Last Thursday, in an unfinished production space in Dumbo, a group of about 50 people—having traveled to Brooklyn from as far as Australia—gathered to join in everyone’s favorite parlor game: bingo. But this wasn’t just any bingo game. Presided over by Chemda Khalili, a short, busty woman with a mane of black curls, it kicked off the fifth annual Keith and the Girl week, a series of events that leads up to an annual stand-up performance by Keith Malley, who, along with Ms. Khalili, hosts the daily no-holds-barred comedy podcast Keith and the Girl.
The Transom caught three of this year’s sold-out events—whose attendees wanted not just to “party” but to “super party”—most of which were held across the street at White Wave, a well-appointed dance studio. It should come as no surprise that tickets were hard to come by. While many have never heard of Keith and the Girl, the pioneering podcast—which originally broadcast from Ms. Khalili’s house in Queens—has spawned some of the most loyal listeners on the planet. (Why else would 130 audience members have gotten Keith and the Girl-themed tattoos or brandings?)
Ask fans about the appeal of the show and two words pop up: “funny” and “real.” Onetime lovers, Ms. Khalili and Mr. Malley started their show in 2005 as a forum to talk about current events and their lives, though it soon expanded to include a small circle of friends, a bit like Howard Stern’s show and its collection of otherwise-unknown regulars. Later, they would bring on guests, mostly from the comedy world.
“We tell our guests, ‘Don’t come on and do your bits,’” said Ms. Khalili. “‘Talk with us like you’re having a regular conversation with your friends.’” And the realness can get very real. Recent guest comedienne Jess Wood reminisced about smoking PCP before school with a gang of kids at age 5, and about regularly witnessing her mother’s boyfriend holding a gun to her head. “I would trade my parents for gay parents any day,” she said, adding that she has had five abortions, even after trying five different methods of birth control. “My body rejects anything that isn’t sperm,” she said.

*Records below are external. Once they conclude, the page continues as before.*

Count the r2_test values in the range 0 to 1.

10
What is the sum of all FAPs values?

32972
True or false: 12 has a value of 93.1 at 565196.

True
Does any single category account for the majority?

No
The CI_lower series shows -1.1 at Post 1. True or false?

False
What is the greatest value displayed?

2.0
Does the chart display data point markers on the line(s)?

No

On Saturday afternoon, the Transom attended an unofficial Keith and the Girl brunch at a Bed-Stuy basement apartment christened the “UN of Boobs,” where some out-of-town attendees were staying. The occupants were in a rather subdued mood, sprawled across a couch and several chairs, having “super partied” late into the night. As several people picked at their phones, iPads and omelettes, talk drifted to the annual “Hottest Girl Contest,” a photo-comparison event held online every fall. “It’s another way for them to get more listeners,” said a woman who introduced herself as Viola from Boston. “It’s like ‘Oh, we have pretty people you can look at on the Internet.’ We jerk off to each other.”
The forums on the show’s website are incredibly active, with more than 30,000 participants. And at Keith and the Girl events—both in NYC and beyond—identities can be fluid, with some people preferring to go by their forum handles or other made-up names. “Sparrow” from Atlanta, née Sara, has had her name legally changed to Birdie. “I never feel more myself than when I’m with these people,” she said.

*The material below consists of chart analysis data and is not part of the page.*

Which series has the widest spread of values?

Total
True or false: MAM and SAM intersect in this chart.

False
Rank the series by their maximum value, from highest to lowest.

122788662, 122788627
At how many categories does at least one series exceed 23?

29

Laura, from Washington, D.C., met her husband Russell on the Keith and the Girl cruise in 2008, though she declined to have sex with him on the boat—apparently an unusual decision. Anne, from Frankfurt, Germany, has attended several Keith and the Girl meetups in Europe.
In a phone interview, we asked Ms. Khalili what made listeners so loyal to the show. “It’s about community,” she said. “People interact on the forums, and they want to meet the people they’ve encountered online. We give them all kinds of ways to participate.”
As for Mr. Malley, we asked him if he thought Keith and the Girl was better than any comedy show on late-night TV. Without hesitation he said, “Yes!”
And apparently more of an aphrodisiac, too.